Have you ever given any thought to the type of light emanating from your headlamp? There are two basic types: warm light and cool light. Some headlamps on the market today emit warm light while others emit cool light, and both types differ greatly from one another. So which type of light (and headlamp) is right for you?
Warm Light vs. Cool Light: A Closer Look at Your Headlamp
Light temperature is measured in Kelvin. In residential lighting, a light bulb’s temperature typically falls on a scale ranging from 2,000K to 6,500K, with warm light bulbs usually at 2,500–3,000K and cold light bulbs at 6,500+K. Warm and cool light have very different effects on our mood, sleep, attention, concentration, and eye health. And what’s more—people need both light types for their overall health.

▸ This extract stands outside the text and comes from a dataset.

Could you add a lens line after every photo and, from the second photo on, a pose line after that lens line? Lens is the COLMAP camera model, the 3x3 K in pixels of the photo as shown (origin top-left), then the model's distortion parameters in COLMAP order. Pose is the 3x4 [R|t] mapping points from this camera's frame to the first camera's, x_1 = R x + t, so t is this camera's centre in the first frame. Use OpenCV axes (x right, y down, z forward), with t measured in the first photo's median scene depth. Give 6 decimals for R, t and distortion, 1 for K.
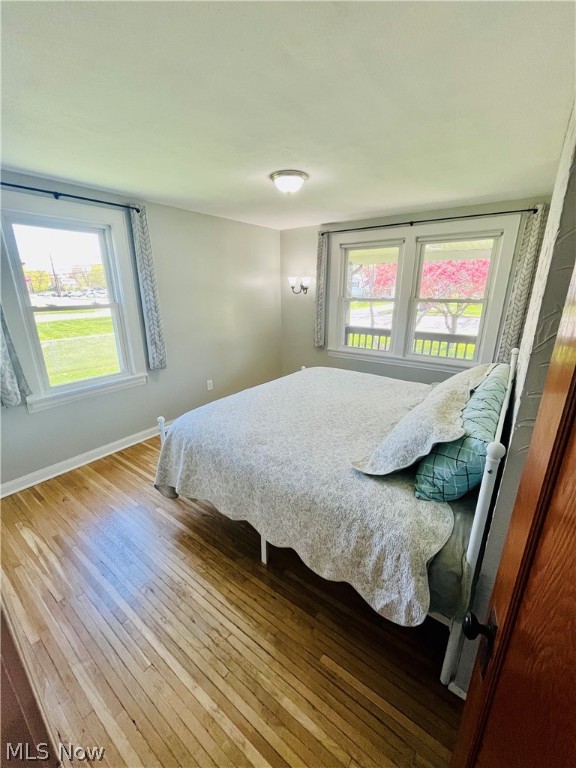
lens RADIAL K [[310.5, 0, 288.9], [0, 310.5, 382.9], [0, 0, 1]] dist [-0.005560, 0.001018]
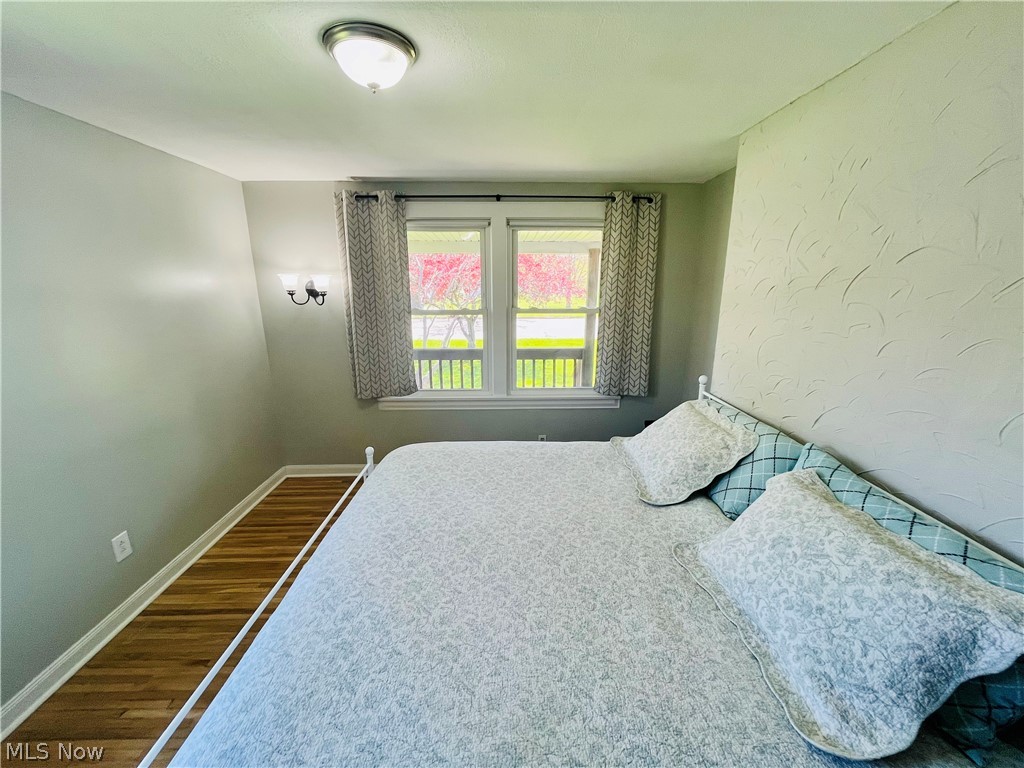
lens RADIAL K [[414.0, 0, 516.1], [0, 414.0, 387.7], [0, 0, 1]] dist [-0.005560, 0.001018]
pose [[0.792141, -0.148712, 0.591943, -0.146303], [0.178099, 0.983973, 0.008868, -0.110822], [-0.583775, 0.098400, 0.805931, 0.290859]]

Ultra-bright, cool light is perfect for the office as it is proven to boost concentration. However, cool light is also harsh. It can be quite jarring and prolonged exposure can cause eye damage. Warm light, on the other hand, has a natural feel. It’s much more relaxing and less reflective than cool light. Most importantly—especially when it comes to headlamps—warm light causes less eye strain for you and your fellow adventurers, making it the perfect type of light to use in low-light situations.
Do Yourself (And Your Friends) a Favor—Opt for a Warm Light Headlamp
Warm light headlamps—like the Kiva™ Headlamp from Lander—light up the night without hurting your eyes. This device features a bright light setting with a maximum output of 150 lumens, a lantern setting for a light that illuminates a larger area, and even a strobe mode. It’s easy to charge via USB and has a battery life of 40 hours on low and 2 hours on high. Plus, its IP65 rating makes the Kiva rain, snow, and dustproof, keeping up with you and your active lifestyle—no matter where it takes you.
The differences between warm and cool light are significant. Each serves an important purpose in our everyday lives. But when it comes to lighting your path on that twilight bike ride, early morning jog, or backcountry camping expedition, the Kiva knows no equal.